Now with today’s Food Forethought, here’s Lacy Gray.
What’s big and green on the outside and red, tasty and nutritionally good for you on the inside? Why watermelon of course. Summertime offers the perfect opportunity to be able to watch kids get excited over eating something that’s good for them, watermelon. They even ask for seconds and thirds! Watermelon offers up some surprising health benefits; it’s an excellent source of vitamins A, C, and B6, and also contains important amino acids that help maintain overall cardiovascular function. Watermelon is also low in sodium, while being cholesterol and fat free. Oh, and did I mention it’s high in potassium? It’s believed that watermelons originated in Africa. Now, over four billion pounds of watermelon are produced in the U.S. every year, with roughly 85% of them being purchased in fresh form by consumers. Not sure how to choose a watermelon.

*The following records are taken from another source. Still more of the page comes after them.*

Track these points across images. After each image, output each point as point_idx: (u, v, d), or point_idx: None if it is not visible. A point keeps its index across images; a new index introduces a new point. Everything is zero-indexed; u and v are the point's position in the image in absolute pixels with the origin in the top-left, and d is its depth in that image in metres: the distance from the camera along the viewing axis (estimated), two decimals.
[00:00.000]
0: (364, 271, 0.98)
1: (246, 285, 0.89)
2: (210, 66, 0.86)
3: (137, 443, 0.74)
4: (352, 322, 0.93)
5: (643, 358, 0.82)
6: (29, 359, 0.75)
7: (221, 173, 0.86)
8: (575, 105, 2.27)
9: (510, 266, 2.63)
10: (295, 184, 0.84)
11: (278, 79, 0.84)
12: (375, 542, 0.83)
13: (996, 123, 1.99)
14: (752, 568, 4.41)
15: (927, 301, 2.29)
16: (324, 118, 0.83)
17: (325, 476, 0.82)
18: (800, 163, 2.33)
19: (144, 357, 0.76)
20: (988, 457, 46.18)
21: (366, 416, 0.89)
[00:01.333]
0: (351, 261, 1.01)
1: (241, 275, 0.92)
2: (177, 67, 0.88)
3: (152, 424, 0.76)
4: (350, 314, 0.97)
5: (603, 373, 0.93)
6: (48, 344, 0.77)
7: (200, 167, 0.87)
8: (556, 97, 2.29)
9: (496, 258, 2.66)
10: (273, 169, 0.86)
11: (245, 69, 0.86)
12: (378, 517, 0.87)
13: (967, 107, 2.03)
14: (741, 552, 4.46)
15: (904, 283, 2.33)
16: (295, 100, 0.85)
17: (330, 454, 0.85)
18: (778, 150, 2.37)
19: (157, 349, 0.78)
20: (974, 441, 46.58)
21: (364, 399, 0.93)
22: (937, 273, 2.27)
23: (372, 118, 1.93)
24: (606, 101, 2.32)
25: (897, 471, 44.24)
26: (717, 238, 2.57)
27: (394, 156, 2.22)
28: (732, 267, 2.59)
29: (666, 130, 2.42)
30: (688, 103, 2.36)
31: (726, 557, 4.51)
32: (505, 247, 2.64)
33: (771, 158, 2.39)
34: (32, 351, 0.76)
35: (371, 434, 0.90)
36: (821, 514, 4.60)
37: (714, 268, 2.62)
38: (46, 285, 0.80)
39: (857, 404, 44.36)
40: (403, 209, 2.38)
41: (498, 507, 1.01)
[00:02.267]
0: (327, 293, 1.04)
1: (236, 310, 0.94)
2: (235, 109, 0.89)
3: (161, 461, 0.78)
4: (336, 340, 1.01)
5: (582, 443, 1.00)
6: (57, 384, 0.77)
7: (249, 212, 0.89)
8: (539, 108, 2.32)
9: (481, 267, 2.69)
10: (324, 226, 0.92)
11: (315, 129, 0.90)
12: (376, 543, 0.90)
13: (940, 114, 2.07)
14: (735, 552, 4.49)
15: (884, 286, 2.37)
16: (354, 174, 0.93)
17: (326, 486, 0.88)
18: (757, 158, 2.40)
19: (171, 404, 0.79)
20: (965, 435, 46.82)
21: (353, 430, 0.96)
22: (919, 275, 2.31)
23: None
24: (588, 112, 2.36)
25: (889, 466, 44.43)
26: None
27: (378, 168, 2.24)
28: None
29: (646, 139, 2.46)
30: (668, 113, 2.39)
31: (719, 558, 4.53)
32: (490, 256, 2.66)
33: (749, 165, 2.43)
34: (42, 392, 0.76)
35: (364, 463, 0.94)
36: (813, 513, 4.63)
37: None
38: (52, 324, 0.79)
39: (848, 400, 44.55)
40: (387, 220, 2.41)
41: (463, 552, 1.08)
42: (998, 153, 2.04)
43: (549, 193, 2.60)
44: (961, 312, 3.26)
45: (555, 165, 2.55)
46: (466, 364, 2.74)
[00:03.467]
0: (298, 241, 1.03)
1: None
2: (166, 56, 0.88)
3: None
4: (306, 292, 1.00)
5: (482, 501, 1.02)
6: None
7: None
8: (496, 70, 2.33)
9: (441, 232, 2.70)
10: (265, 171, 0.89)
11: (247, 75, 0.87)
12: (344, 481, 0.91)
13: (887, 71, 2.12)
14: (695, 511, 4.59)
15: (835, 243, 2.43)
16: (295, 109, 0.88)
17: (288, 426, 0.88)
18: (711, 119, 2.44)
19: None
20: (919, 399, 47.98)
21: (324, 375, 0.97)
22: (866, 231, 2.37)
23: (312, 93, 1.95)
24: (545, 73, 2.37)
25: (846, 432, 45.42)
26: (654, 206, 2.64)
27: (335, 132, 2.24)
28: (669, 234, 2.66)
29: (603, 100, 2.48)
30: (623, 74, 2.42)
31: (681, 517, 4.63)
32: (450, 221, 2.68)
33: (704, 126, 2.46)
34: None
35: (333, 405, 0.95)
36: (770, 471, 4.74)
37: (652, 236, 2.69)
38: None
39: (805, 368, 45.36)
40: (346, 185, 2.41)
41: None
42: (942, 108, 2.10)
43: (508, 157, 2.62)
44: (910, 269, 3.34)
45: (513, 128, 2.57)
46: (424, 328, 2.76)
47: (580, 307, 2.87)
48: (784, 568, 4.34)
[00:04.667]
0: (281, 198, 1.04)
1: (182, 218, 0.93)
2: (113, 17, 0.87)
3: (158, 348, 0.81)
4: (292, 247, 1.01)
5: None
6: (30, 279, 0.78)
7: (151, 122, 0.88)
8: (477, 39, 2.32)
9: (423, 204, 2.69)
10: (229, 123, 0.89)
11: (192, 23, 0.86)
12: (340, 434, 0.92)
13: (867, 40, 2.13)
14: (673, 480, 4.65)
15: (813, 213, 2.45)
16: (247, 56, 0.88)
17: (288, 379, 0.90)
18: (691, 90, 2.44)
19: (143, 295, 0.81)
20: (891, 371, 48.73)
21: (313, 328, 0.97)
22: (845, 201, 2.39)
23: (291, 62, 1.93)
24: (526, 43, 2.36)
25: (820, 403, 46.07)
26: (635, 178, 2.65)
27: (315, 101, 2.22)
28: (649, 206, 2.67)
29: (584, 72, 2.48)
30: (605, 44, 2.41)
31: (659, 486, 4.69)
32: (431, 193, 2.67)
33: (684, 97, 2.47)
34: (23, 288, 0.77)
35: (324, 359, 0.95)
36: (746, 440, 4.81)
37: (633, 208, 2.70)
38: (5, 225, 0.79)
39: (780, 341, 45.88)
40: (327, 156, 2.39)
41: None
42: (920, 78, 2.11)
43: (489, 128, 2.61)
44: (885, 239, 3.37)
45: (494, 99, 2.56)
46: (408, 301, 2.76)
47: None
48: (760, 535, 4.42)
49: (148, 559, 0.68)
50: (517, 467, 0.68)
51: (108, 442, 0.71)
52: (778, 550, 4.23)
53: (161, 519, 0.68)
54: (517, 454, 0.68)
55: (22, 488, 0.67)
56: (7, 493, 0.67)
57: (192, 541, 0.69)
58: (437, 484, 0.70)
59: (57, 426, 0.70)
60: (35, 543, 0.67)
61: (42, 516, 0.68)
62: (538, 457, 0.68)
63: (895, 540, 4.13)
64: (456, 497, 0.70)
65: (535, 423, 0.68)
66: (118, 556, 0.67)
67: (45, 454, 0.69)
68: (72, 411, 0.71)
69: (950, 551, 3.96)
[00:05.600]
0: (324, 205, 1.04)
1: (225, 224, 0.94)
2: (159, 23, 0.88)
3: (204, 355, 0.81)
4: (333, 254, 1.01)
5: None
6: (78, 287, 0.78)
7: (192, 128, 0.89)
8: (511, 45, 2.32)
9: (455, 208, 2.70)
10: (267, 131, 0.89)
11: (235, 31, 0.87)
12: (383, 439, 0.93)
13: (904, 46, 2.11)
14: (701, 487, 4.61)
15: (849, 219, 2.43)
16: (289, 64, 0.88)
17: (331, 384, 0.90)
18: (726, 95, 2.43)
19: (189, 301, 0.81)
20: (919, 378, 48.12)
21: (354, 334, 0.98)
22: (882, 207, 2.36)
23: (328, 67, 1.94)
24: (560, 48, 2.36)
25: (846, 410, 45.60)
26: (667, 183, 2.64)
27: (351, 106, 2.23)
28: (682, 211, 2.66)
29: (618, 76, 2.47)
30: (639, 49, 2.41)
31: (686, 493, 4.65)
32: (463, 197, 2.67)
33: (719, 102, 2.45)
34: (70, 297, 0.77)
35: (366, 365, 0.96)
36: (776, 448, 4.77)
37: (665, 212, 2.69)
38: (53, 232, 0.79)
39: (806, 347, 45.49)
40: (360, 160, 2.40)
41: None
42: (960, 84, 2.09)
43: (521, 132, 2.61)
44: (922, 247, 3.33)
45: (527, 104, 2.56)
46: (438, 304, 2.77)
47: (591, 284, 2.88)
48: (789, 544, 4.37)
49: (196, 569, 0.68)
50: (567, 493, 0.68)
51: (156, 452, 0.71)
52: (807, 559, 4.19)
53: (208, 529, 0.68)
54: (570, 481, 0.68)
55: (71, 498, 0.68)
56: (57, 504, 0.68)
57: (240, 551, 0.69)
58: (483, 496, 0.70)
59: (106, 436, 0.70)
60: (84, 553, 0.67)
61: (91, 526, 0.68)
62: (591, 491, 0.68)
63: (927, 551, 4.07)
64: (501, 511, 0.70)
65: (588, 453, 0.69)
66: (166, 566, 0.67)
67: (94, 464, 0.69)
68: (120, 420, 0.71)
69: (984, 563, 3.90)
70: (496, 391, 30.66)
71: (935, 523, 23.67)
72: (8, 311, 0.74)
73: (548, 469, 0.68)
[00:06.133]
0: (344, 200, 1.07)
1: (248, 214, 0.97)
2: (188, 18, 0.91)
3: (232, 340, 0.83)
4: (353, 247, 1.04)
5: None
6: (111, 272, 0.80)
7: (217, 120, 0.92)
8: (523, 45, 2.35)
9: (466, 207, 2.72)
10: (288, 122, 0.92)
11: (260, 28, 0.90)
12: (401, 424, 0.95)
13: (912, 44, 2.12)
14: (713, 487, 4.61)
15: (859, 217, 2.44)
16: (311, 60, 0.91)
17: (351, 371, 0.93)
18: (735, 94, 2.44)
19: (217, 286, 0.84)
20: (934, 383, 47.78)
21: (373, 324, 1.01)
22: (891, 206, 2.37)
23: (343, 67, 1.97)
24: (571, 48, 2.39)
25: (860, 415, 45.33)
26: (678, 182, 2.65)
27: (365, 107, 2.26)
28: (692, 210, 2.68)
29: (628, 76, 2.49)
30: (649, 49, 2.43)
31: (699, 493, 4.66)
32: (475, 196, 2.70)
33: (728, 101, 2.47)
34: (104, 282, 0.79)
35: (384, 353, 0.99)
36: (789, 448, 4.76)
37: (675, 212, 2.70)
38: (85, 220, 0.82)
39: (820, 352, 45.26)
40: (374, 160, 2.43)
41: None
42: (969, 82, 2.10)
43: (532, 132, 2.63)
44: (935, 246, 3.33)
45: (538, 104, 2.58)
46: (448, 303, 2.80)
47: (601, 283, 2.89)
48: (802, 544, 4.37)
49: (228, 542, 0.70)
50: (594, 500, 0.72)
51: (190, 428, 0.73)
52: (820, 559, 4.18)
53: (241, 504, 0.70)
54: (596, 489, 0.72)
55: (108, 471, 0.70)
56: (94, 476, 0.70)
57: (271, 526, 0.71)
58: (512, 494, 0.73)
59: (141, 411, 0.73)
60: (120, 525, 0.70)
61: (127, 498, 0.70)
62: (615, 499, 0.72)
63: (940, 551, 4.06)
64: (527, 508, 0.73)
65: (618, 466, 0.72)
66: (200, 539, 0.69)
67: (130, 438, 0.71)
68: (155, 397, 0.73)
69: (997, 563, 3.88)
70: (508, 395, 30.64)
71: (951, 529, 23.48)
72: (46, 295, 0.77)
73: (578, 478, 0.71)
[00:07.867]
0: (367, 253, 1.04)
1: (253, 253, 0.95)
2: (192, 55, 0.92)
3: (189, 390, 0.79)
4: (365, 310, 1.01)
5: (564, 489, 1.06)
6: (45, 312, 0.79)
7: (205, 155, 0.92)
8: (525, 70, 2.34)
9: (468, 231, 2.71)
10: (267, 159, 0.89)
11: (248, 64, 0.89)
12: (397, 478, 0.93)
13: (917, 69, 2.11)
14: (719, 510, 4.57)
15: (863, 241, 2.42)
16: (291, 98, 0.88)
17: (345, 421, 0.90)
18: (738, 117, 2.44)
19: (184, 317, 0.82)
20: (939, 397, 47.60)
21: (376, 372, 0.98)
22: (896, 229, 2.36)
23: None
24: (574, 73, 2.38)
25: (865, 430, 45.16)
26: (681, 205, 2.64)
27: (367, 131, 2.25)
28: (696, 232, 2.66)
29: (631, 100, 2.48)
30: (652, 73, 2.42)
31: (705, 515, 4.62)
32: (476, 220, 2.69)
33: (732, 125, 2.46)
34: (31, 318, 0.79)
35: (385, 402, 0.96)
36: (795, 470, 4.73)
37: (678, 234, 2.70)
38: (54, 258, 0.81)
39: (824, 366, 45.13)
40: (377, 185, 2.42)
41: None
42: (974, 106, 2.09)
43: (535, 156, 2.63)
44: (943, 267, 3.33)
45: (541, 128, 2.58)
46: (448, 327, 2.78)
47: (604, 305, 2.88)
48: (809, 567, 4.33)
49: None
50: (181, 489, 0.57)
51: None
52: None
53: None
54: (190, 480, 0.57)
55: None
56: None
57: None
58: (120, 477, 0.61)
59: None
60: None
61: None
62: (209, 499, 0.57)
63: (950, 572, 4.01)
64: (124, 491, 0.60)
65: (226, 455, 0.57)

Well, experts say to look for watermelons with relatively smooth rinds that are slightly dull on top, and be sure to check that the bottom, which has been resting on the ground, is a slightly yellow color; that’s a sure sign that it’s fully ripe. And if you want to give it a thump to check for that deep “hollow” sound, that works too.
Thanks Lacy. That’s today’s Northwest Report. I’m Greg Martin on the Ag Information Network.